What are the most common issues affecting security and compliance?
Here we'll be talking about three of the most common security and compliance issues that you should be looking out for.
Security and compliance are of paramount importance when ensuring your end-user IT service is of a high standard. These may not affect end-users' day-to-day, but the disruption caused by a potential compliance issue or security breach will certainly affect their experience should it happen. And so the security readiness of your computer environment is really important to have a handle on.
1. Disk encryption not enabled
We found in our analysis of over 1000 customer environments that over half of desktops do not have disc encryption enabled, and almost one in 10 laptops do not have disc encryption enabled. We also found that nearly a third of desktops have no secure boot enabled and over one in 10 in laptops. If there is BitLocker enabled but no secure boot, then Bitlock is not secure. This is a big issue for security!
Someone can literally break in, steal your desktops or laptops, and access all your data. Disk encryption is something every laptop must have enabled, and it is good practise to do so also on desktops. In Windows, this means BitLocker, and on macOS, is having File Vault turned on.
However, not all Windows laptops and desktops have the required hardware, which is the Trusted Platform Module needed for BitLocker. Some consumer versions of Windows also do not support BitLocker, which is an example of the importance of ensuring that the right version of Windows is installed.
2. Unnecessary admin rights
In our analysis of over 1000 customer environments, one in six desktops and one in five laptops were carrying additional admin rights. For Windows, there have always been two main rules for building a secure system: First, you need to have secure boot and BitLocker or strong physical security. And second, you must not be using admin rights at all in daily use. Unnecessary admin rights granted to users make your environment less secure and more difficult to manage.
Some users may have legitimate reasons for admin rights, for example, software developers. And there might be some special software that cannot be run with normal user rights. But often unnecessary admin rights are given and then forgotten about and not reset, even if they're not needed anymore.
There exist software products that you can use to grant temporary admin rights to users in controlled manner that alleviates the need to give permanent admin rights even in those special cases.
3. Critical security updates are not installed
If you're in end-user IT, you're used to pushing out security updates using your IT management tools. But how can you be sure that they've successfully installed?
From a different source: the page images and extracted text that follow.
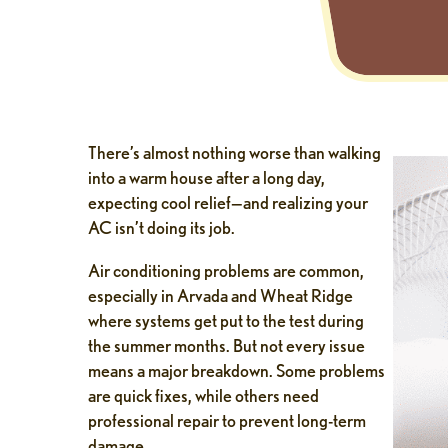
There’s almost nothing worse than walking
into a warm house after a long day,
expecting cool relief—and realizing your
AC isn’t doing its job.
Air conditioning problems are common,
especially in Arvada and Wheat Ridge
where systems get put to the test during
the summer months. But not every issue
means a major breakdown. Some problems
are quick fixes, while others need
professional repair to prevent long-term
damage.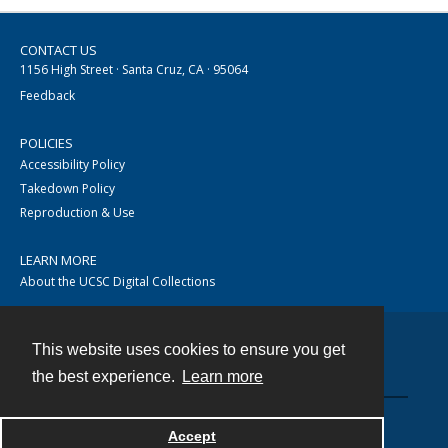
CONTACT US
1156 High Street · Santa Cruz, CA · 95064
Feedback
POLICIES
Accessibility Policy
Takedown Policy
Reproduction & Use
LEARN MORE
About the UCSC Digital Collections
This website uses cookies to ensure you get
Contact
the best experience.
Learn more
Accept
Powered by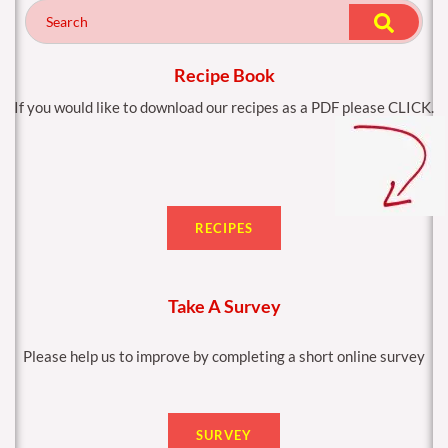
o
g
o
r
k
a
m
Recipe Book
If you would like to download our recipes as a PDF please CLICK.
RECIPES
Take A Survey
Please help us to improve by completing a short online survey
SURVEY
It is all too common for IT management tools to report that security updates are installed where in fact they've been pushed out, but not successfully installed at all. One reason for this may be the case that users never shut down or reboot their computers and therefore updates don't have a chance to happen. You should verify that security update process is working and that end-users start and restart their computers on a regular basis so that these updates can be installed.
As seen in a shared sample of computer environments using a Applixure, there are 102 devices here that have not been restarted for at least a month and up to three months. It's important to be on top of these devices to ensure they're fully up to date and secure.